La obra de ficción, escrita y dirigida por Arturo Wong Sagel, se presentará hasta el 26 de noviembre en la sala Mojica del Teatro La Quadra.
¿Qué pasaría si sucediera una catástrofe natural en Panamá? De esta interrogante parte la trama de la obra que Wong Sagel empezó a escribir hace un año y terminó en un mes.
La propuesta del dramaturgo es la “catástrofe como una metáfora”.
Con boom, Wong Sagel, no se refiere solo al auge inmobiliario, a la construcción desmesurada y la falta de planificación, sino al estallido de todas las consecuencias de estos actos.

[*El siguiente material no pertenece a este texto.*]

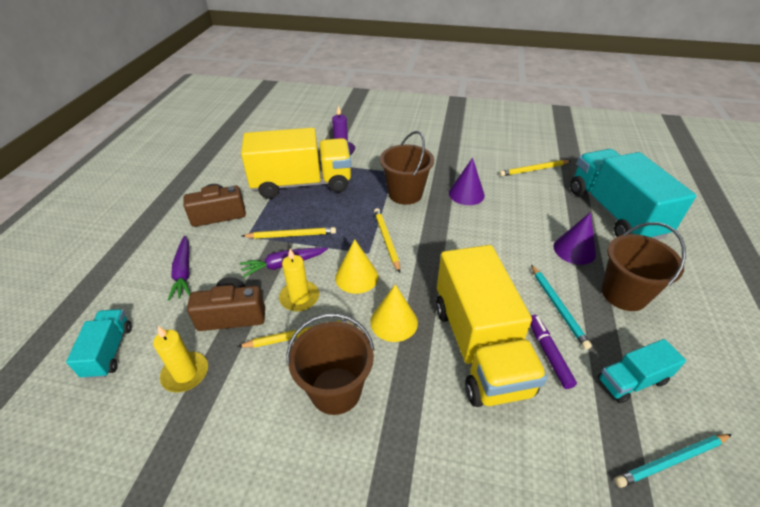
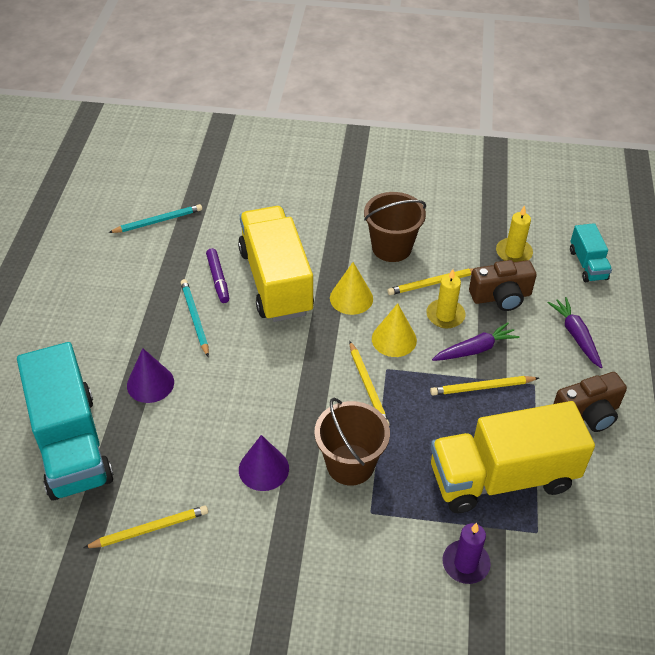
camera: 175 degrees right, 5 degrees up
turquoise truck [598,339,686,403] -> none
brown bucket [602,222,686,311] -> none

Inspirado en la novela Amras, del escritor austríaco Thomas Bernhard, el director retrata la historia de un grupo de personas que, “al no poder cerrar calles como forma de protesta” por el control que tienen unos cuantos de lo que queda de la ciudad, decide suicidarse colectivamente, explica Wong Sagel.

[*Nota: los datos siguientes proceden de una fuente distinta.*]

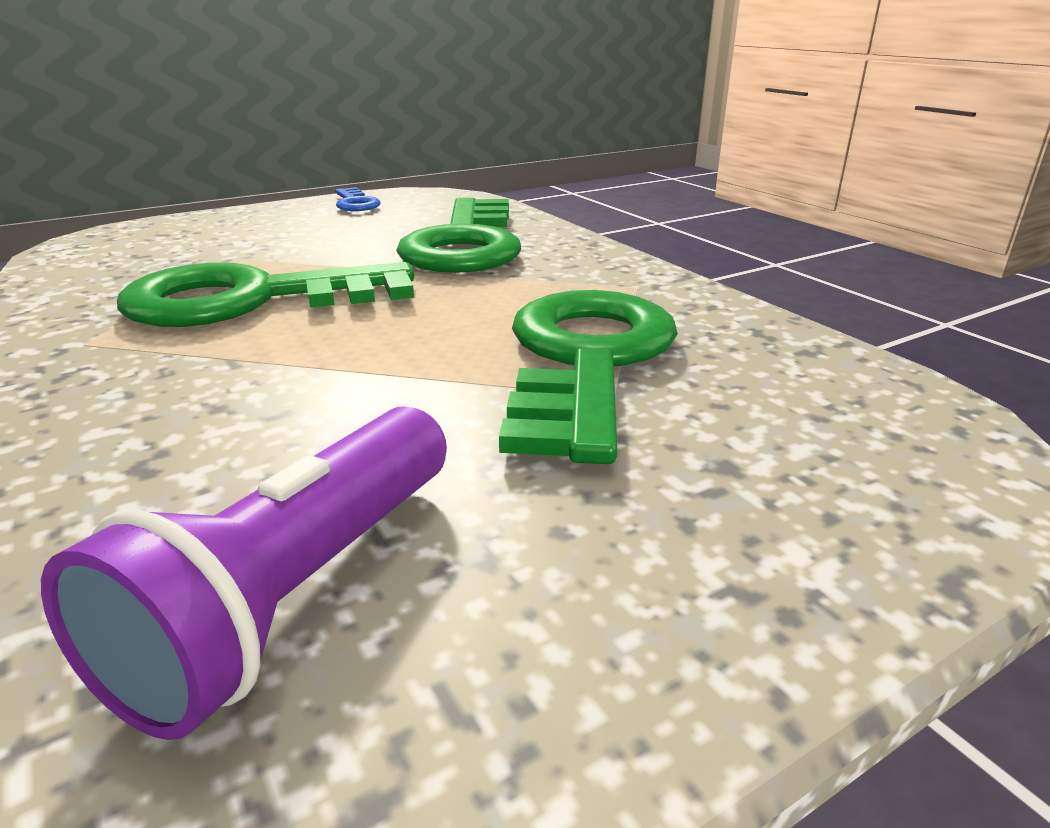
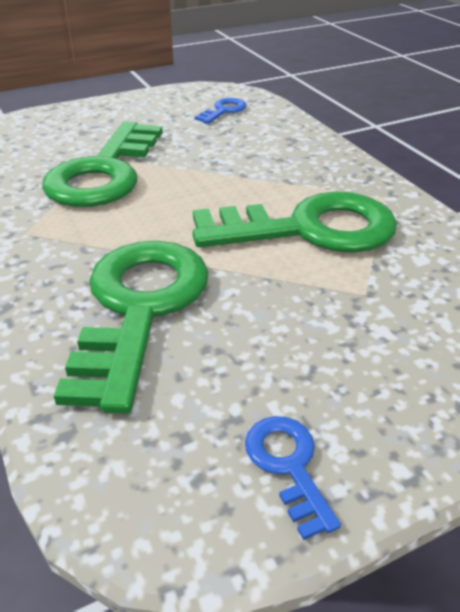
camera: 175 degrees left, 10 degrees up
purple flashlight [41,406,447,740] -> blue key [195,98,247,124]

Los vicariantes (o suicidas) eligen el piso 18 para consumar el acto. Sin embargo, al estar en ese lugar y compartir sus historias, se despierta en ellos el espíritu de supervivencia.
El piso 18 será recreado en una escenografía, que juega con elementos multimedia y tiene el fin de ser abrumadora y agobiante.
Los personajes de la obra los encarnan Charlie Sotelo, Rita Banús, Marian Taylor, Giana Mendoza, Lily Koster, Nyra Soberón Torchía y el propio Arturo Wong Sagel.